Extrait:
_____

L’impôt se réduisant donc en définitive à une taxe de consommation, il en résulte qu’il est payé, à peu de chose près, par tous les citoyens riches et pauvres, ex æquo. Quels sont, en effets, les gros produits, tant au point de vue de la consommation générale qu’à celui du rendement fiscal ? Ce sont les céréales, les étoffes, le linge, les habitations, la houille, les fers, les substances alimentaires, les savons, les denrées coloniales. Chacun est obligé d’en user, et n’en peut prendre, comme du sel, que dans une certaine mesure. Si bien que, malgré les efforts des théoriciens et la probité des agents du fisc, les différentes sortes d’impôts aboutissent à une capitation égalitaire, précisément l’iniquité qu’on voulait sur toute chose éviter.


Phénomène de la contradiction dans l’impôt.


Aurais-je voulu répondre par une mystification pédantesque au loyal appel des honorables conseillers d’État du canton de Vaud ? A Dieu ne plaise ! Leur généreuse initiative est chose trop rare, au milieu d’une société tout occupée d’intérêts égoïstes, pour qu’on la traite à la légère.

Ce n’est point une thèse qui me soit particulière que je viens d’exposer, c’est la force des choses qui crie sous ma plume, et depuis quinze ans, à l’impossibilité, à la contradiction.

Mais que mes juges ne s’effraient pas : cette contradiction même est un des éléments de la vérité, une des conditions de l’ordre. C’est grâce à elle que j’essayerai à mon tour d’indiquer les véritables règles de la constitution de l’impôt, chose qu’il m’était interdit d’entreprendre avant d’avoir établi, par le détail, ce qu’est l’impôt dans sa pratique actuelle, ce qu’il a été dans son origine, ce que le droit moderne veut qu’il devienne, et comment il se fait, en dépit d’une révolution immense, de l’effort des législateurs, des praticiens et des savants, qu’il se trouve précisément à rebours de ce qu’il doit être, dirigé contre le pauvre au lieu de l’être contre le riche.

Phénomène étrange, incompréhensible au premier coup d’œil, de voir en tout état les citoyens contribuer aux charges publiques en raison directe de leur pauvreté et inverse de leur fortune, tandis que le bon sens, la volonté du peuple et du prince, le vœu des agents fiscaux, le désir même, oui, le désir des propriétaires, des capitalistes, de tous les apanagés de la richesse, est que chaque citoyen paye en raison directe de sa fortune et inverse de sa pauvreté.

_____

Consignes:
**A.** Reformulez sous forme de liste le paragraphe du texte sur l’impôt qui commence par « L’impôt se réduisant donc en définitive », en conservant ses faits principaux.
**B.** Résumez le texte sur l’impôt en deux phrases.
**C.** Poursuivez le texte sur l’impôt à partir de sa dernière phrase.

Données:
_____

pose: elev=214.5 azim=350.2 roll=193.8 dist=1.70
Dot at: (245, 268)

_____

Réponses attendues:
**A.**
- L’impôt se ramène en définitive à une taxe de consommation, payée à peu près à parts égales par tous les citoyens, riches et pauvres.
- Les gros produits, tant pour la consommation générale que pour le rendement fiscal, sont les céréales, les étoffes, le linge, les habitations, la houille, les fers, les substances alimentaires, les savons et les denrées coloniales.
- Chacun est obligé d’en user, mais n’en peut prendre que dans une certaine mesure, comme du sel.
- Malgré les efforts des théoriciens et la probité des agents du fisc, les différents impôts aboutissent donc à une capitation égalitaire, l’iniquité même qu’on voulait éviter.

**B.** Réduit à une taxe de consommation sur des produits que chacun doit acheter dans une certaine mesure, l’impôt devient une capitation égalitaire et fait contribuer les citoyens en raison directe de leur pauvreté et inverse de leur fortune, à l’encontre du vœu général. L’auteur présente cette contradiction non comme une thèse personnelle mais comme la force des choses, et y voit une condition de l’ordre grâce à laquelle il entend indiquer les véritables règles de la constitution de l’impôt.

**C.**
Ce phénomène, les premiers économistes l’avaient confusément aperçu ; mais ils ne l’avaient point décrit avec précision, bien moins encore l’avaient-ils analysé dans ses causes et dans sa portée. « L’impôt proportionnel, » dit J.-B. Say, « n’est pas équitable. »

Pourquoi ? comment ?… Voilà ce que J.-B. Say n’eût su expliquer. Adam Smith avait dit avant lui : « Il n’est point déraisonnable que le riche contribue aux dépenses publiques, non-seulement à proportion de son revenu, mais pour quelque chose de plus. » On voit sur quelle pente sont entraînés les économistes, sollicités par le besoin de justice et par l’impuissance où ils se voient d’y satisfaire à l’aide de la proportionnalité. J.-B. Say franchit le pas ; il dit : « L’impôt ne peut jamais être levé sur le nécessaire… » Et qu’est que le nécessaire, savant homme ? En quoi le distinguez-vous du superflu ? Qu’appelez-vous luxe, et qu’appelez-vous frugalité ? Nous avons montré à propos de l’impôt somptuaire que, selon les temps, tout peut être dit nécessaire ou somptueux, à tour de rôle. Une maison de briques est un luxe dans un pays où il n’y a que des huttes de boue ; un toit en tuiles est un luxe au milieu de cinq cents toits de chaume, et restera luxe jusqu’au jour où la police, par motif de sécurité publique, proscrira le chaume et rendra la tuile obligatoire. N’est-il pas clair que l’économiste parle ici de l’abondance de sa philanthropie plutôt que de sa science ?

Enfin le gros mot est lâché : « J’irai plus loin, » ajoute Say, « et je ne craindrai pas de dire que l’impôt progressif est le seul équitable. » Et M. Joseph Garnier, dernier abréviateur des économistes, commente ainsi la parole du maître : « Les réformes doivent tendre à rétablir une égalité progressionnelle, si je puis ainsi dire, bien plus juste, bien plus équitable que la prétendue égalité de l’impôt, laquelle n’est qu’une monstrueuse inégalité. »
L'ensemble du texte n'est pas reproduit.